§ **Items from a data source**:
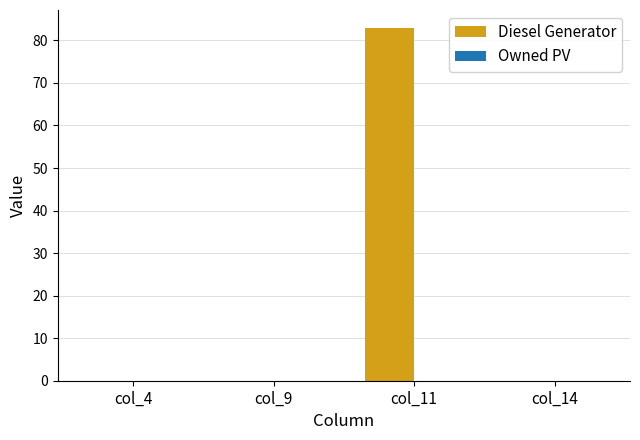

Reading left to right, extract all data points from this chart.

col_4=0	col_9=0	col_11=83	col_14=0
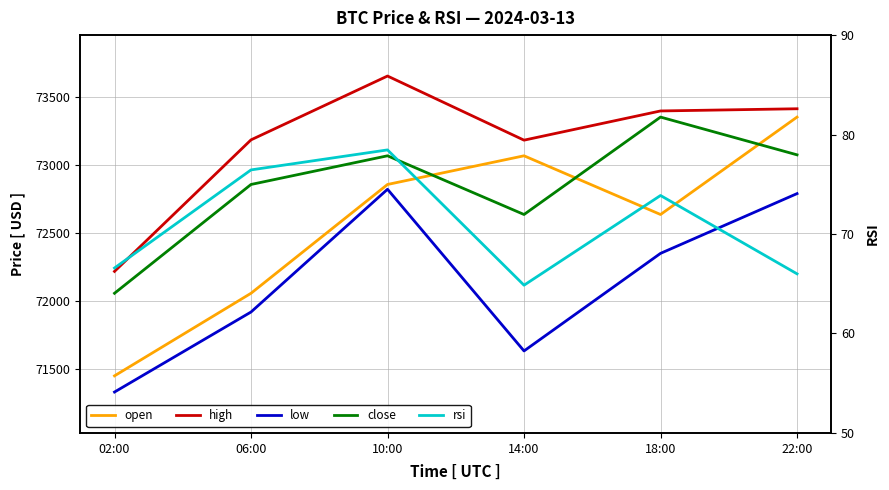

The value of open at 10:00 is 42800.8. True or false?

False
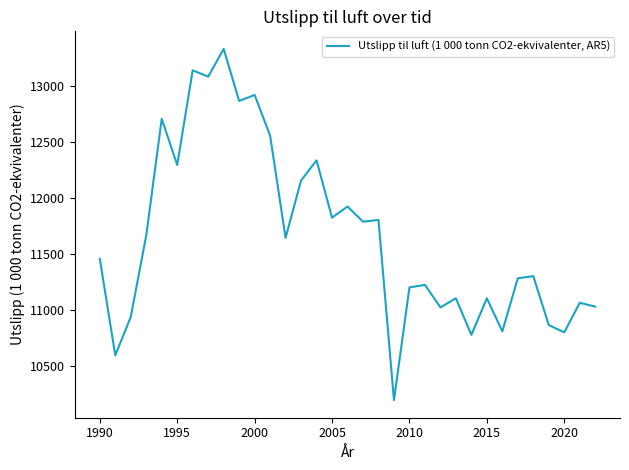

What is the greatest value displayed?

13331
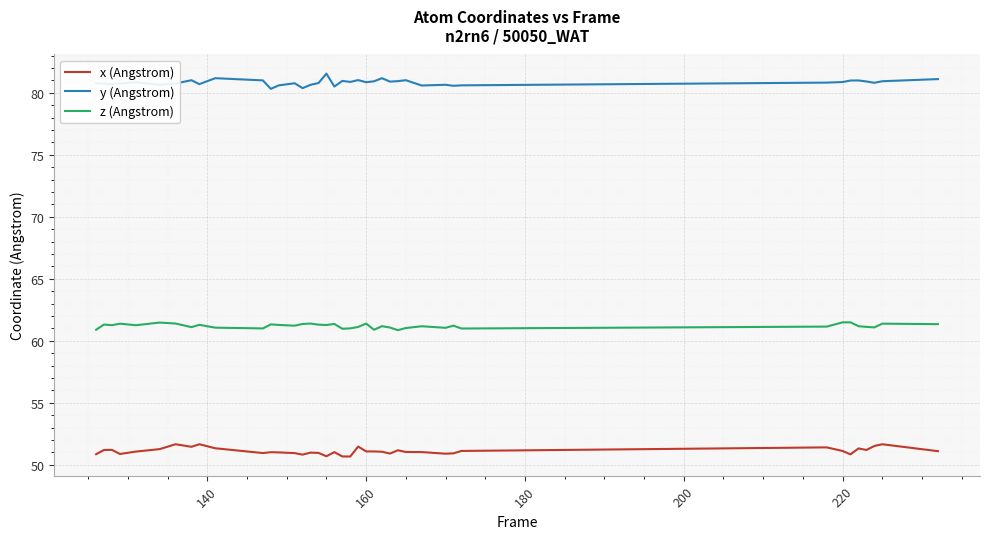

List the series in order of their overall mean, highest first.

y (Angstrom), z (Angstrom), x (Angstrom)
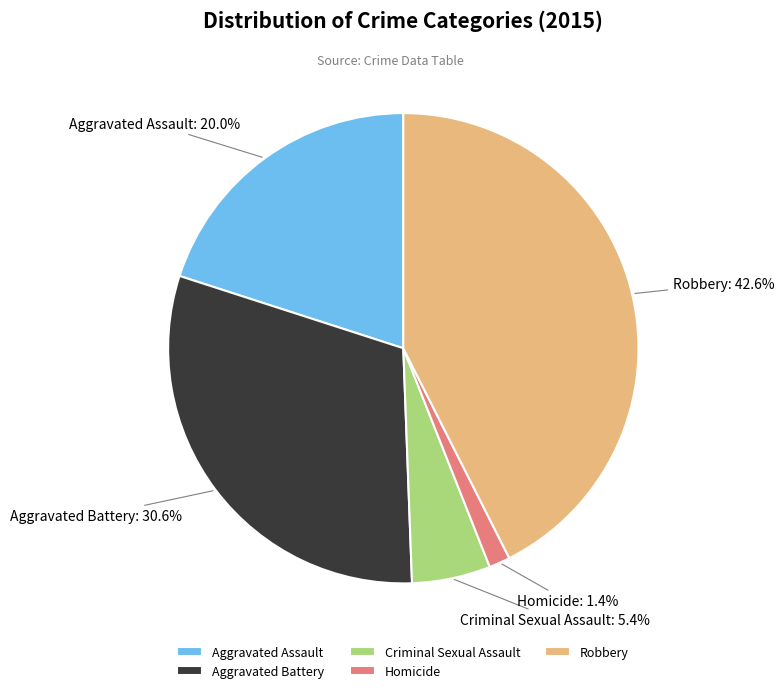

To the nearest percent, what is the combined percentage of Robbery and Homicide?

44%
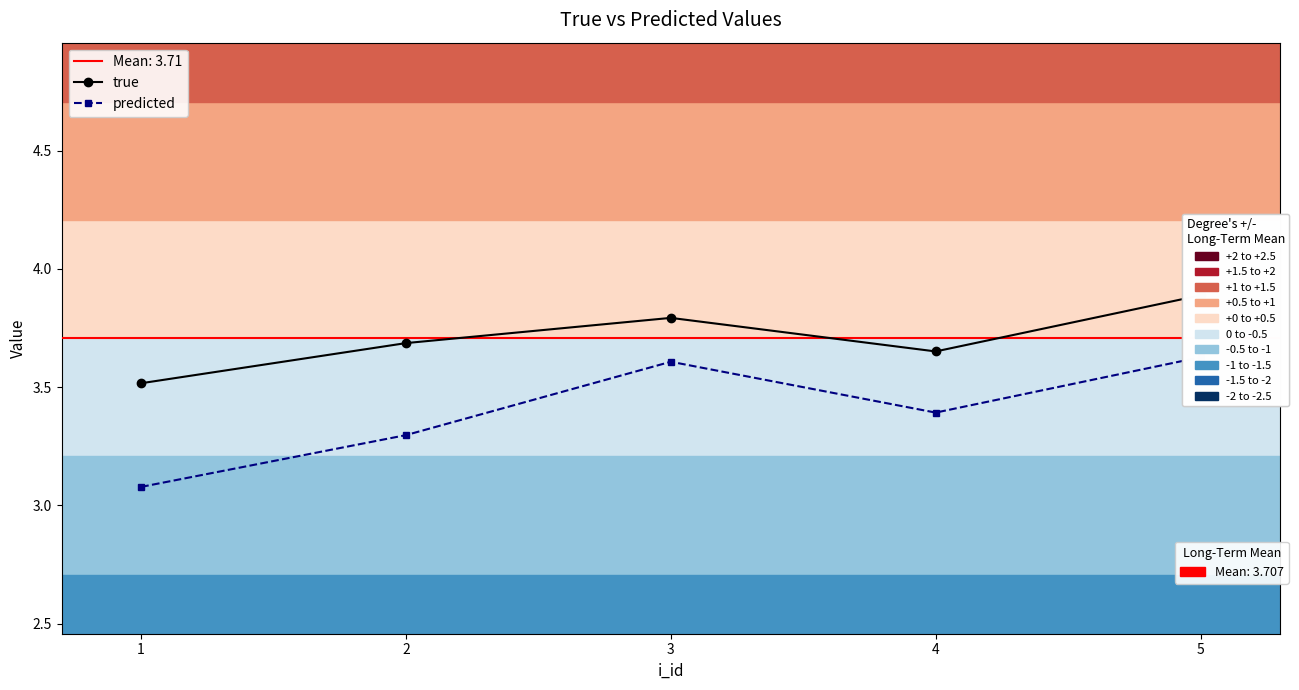

Reading right to left, what are all the values shown in this chart?

true: 3.9	3.7	3.8	3.7	3.5
predicted: 3.6	3.4	3.6	3.3	3.1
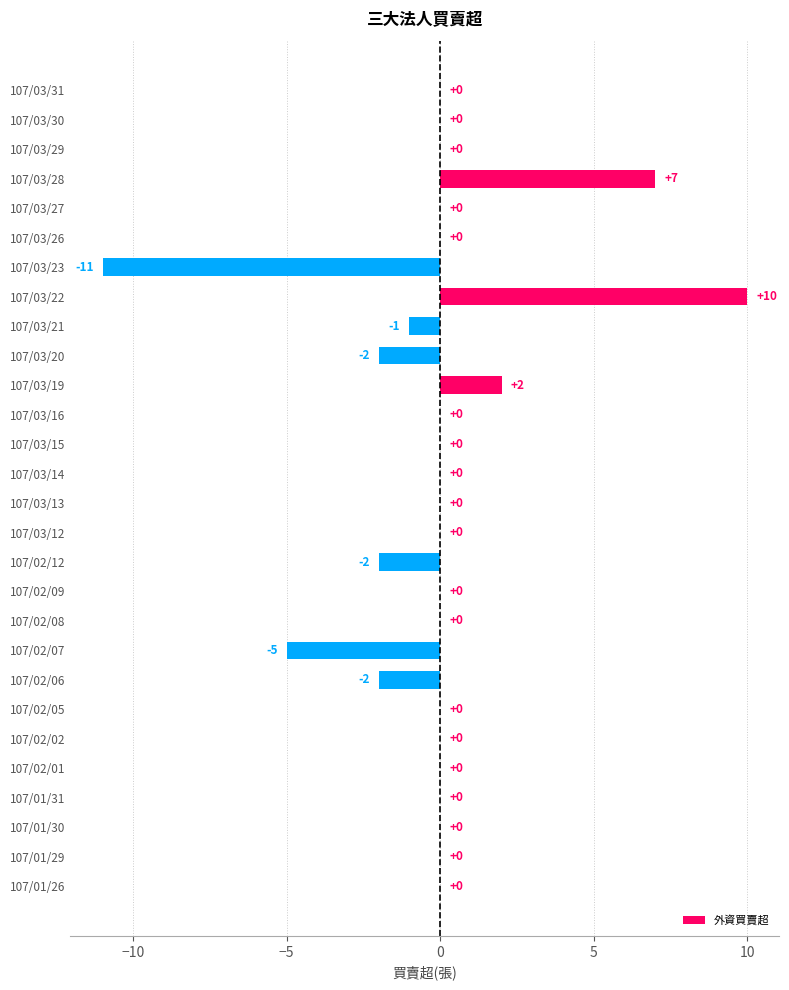

The value at 107/03/29 is -15. True or false?

False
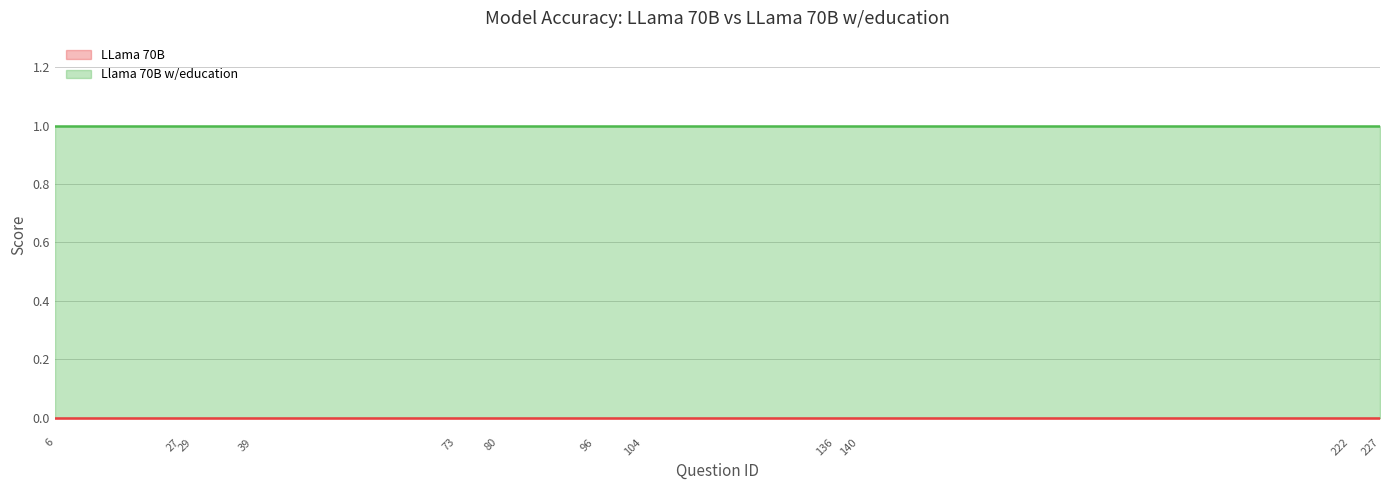

At which category is the sum across all series the highest?

6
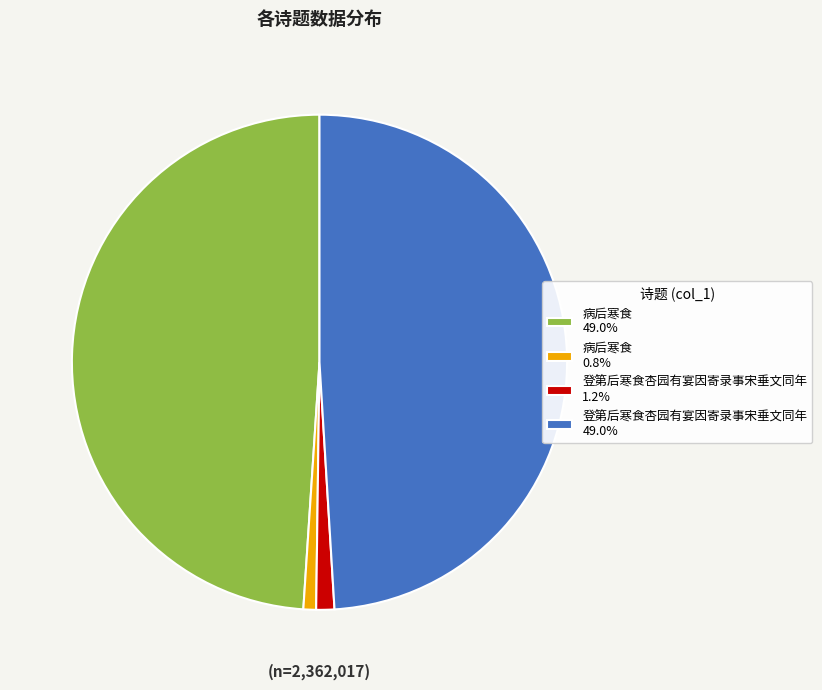

Approximately how many times larger is the value at 病后寒食 49.0% compared to 登第后寒食杏园有宴因寄录事宋垂文同年 49.0%?

1.0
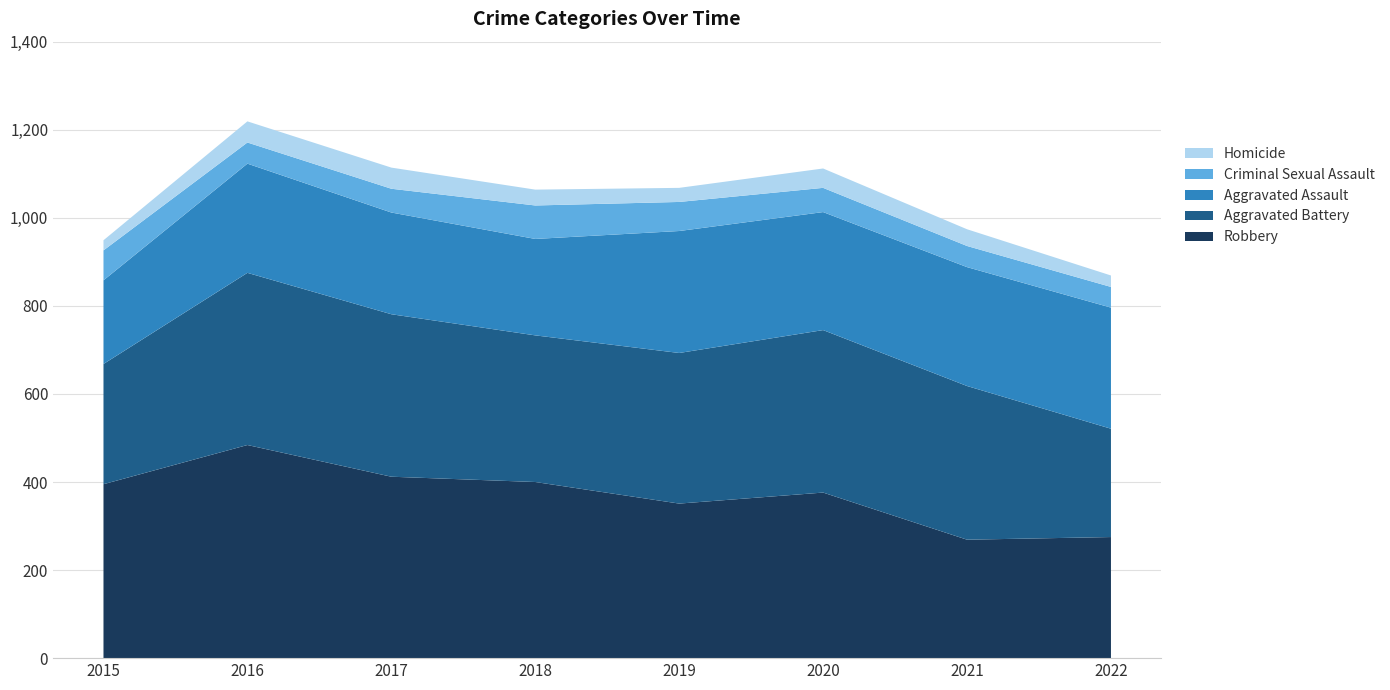

Reading right to left, list all the values displayed in this chart.

Robbery: 275	269	376	351	400	412	484	395
Aggravated Battery: 246	349	369	342	333	369	391	273
Aggravated Assault: 275	270	268	277	219	231	248	190
Criminal Sexual Assault: 47	48	55	66	76	54	48	68
Homicide: 26	38	44	32	36	48	48	23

§ **WHAT THIS TASK INVOLVES**: State how many lines of the records contain the string "series", with case counting, and give only the number.

§ **OUTPUT OF THE EXERCISE**: 2